Chocolate Mint Cake Squares

Chocolate Mint Cake Squares


Ingridients

For the Cake Layer:

1/2 cup butter, softened

1 cup white sugar

4 eggs, room temperature

16 ounces chocolate syrup

1 teaspoon vanilla extract

1 cup all-purpose flour

1/2 teaspoon salt

2 cups confectioners' sugar, sifted

1/2 cup butter

1/4 cup creme de menthe liqueur

1 cup semisweet chocolate chips

6 tablespoons butter


Directions

Prep 30 m

Cook 30 m

Ready In 1 d 2 h 45 m

Preheat the oven to 350 degrees F (175 degrees C). Grease one 13x 9-inch baking pan.

Cream 1/2 cup butter with 1 cup white sugar. Beat in the eggs one at a time, mixing after each until fully incorporated. Stir in the chocolate syrup and vanilla. Mix in the flour and salt; stir until just combined. Pour the batter into the prepared pan.

Bake in the preheated oven until a tester comes out clean, about 30 minutes. Let cake cool completely before frosting.

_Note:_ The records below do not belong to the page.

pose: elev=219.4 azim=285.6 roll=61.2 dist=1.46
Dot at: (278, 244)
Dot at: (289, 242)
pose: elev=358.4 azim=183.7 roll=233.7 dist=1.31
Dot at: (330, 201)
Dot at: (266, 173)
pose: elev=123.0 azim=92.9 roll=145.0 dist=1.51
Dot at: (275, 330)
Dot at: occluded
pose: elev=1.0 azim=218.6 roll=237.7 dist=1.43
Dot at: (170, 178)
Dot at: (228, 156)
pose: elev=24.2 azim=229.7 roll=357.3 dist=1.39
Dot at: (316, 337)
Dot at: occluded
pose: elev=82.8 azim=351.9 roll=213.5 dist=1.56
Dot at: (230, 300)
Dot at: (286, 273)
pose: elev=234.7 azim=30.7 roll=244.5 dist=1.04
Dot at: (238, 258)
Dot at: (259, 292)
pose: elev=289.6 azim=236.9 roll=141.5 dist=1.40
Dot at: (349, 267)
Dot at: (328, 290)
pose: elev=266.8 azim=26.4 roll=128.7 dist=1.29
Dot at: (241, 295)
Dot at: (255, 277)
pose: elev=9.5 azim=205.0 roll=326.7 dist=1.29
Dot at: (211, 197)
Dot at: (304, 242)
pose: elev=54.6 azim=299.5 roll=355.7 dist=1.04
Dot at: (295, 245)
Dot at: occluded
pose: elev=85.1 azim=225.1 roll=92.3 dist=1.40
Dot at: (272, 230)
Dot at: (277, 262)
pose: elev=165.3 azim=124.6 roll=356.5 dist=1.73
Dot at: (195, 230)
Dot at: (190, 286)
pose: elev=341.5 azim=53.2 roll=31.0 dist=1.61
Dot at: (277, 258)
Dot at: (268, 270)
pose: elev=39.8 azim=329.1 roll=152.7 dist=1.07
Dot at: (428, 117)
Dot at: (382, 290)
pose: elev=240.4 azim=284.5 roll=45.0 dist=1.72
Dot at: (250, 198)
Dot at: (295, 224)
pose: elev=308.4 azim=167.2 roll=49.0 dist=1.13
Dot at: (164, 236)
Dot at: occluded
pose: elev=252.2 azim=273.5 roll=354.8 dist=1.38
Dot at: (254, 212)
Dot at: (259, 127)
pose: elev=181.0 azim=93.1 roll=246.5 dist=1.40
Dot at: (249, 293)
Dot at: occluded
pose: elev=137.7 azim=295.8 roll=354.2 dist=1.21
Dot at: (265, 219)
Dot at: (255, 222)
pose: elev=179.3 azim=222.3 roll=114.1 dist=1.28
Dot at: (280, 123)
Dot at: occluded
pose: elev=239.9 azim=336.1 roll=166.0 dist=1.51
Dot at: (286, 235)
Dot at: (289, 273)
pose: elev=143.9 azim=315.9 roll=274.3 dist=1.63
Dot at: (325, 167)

To Make Mint Layer: Combine the confectioners' sugar and 1/2 cup butter; beat with an electric mixer until smooth. Pour in the creme de menthe syrup; blend until incorporated. Spread over the top of the cooled cake.

To Make The Chocolate Glaze: Melt the chocolate chips and 6 tablespoons butter together over low heat or in a microwave, stirring every 30 seconds. Let cool slightly, then spread over top of the mint layer. Chill cake for at least 3 hours or overnight. Cut into small blocks to serve. Keep cake refrigerated.